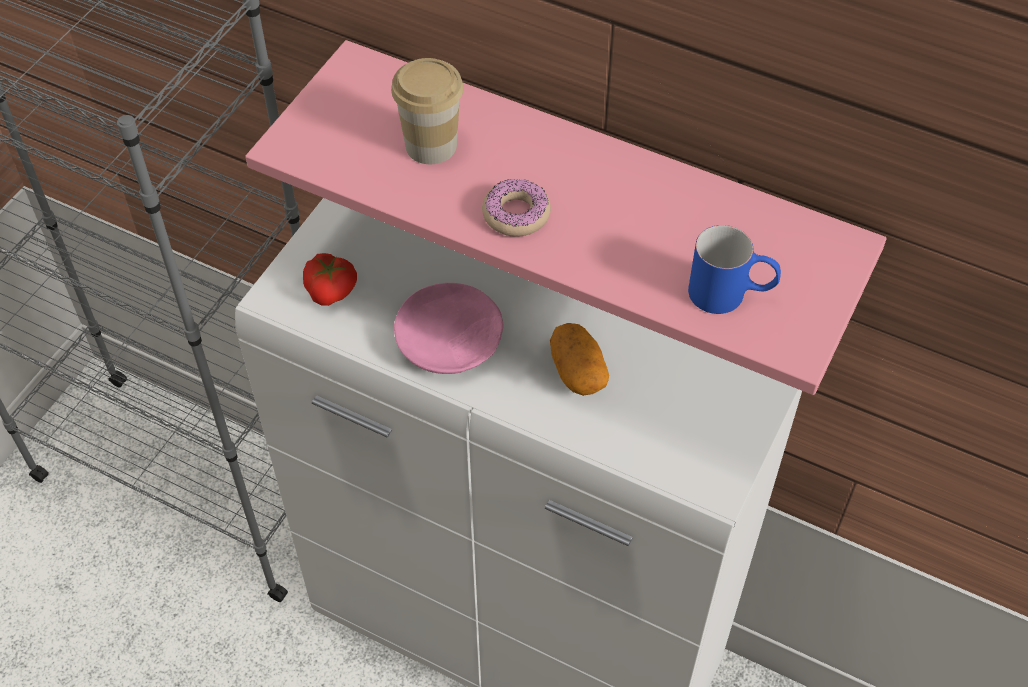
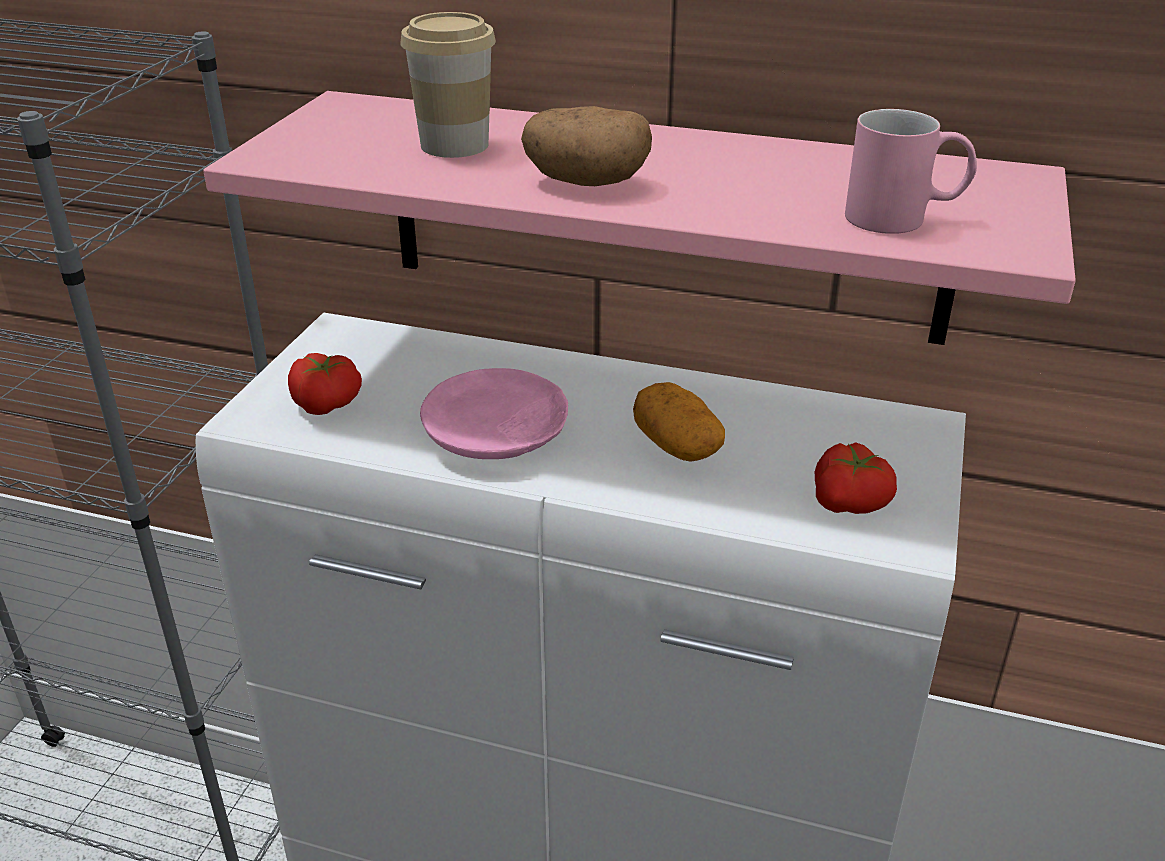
camera: 10 degrees left, 20 degrees down
donut [482,179,551,237] -> potato [521,106,652,186]
blue mug [688,225,781,314] -> pink mug [845,109,977,234]
none -> tomato [815,442,897,514]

- Your assignment: Your copy must repeat the data word for word and show none of its images.

- Exercise solution:
camera: 10 degrees left, 20 degrees down
donut [482,179,551,237] -> potato [521,106,652,186]
blue mug [688,225,781,314] -> pink mug [845,109,977,234]
none -> tomato [815,442,897,514]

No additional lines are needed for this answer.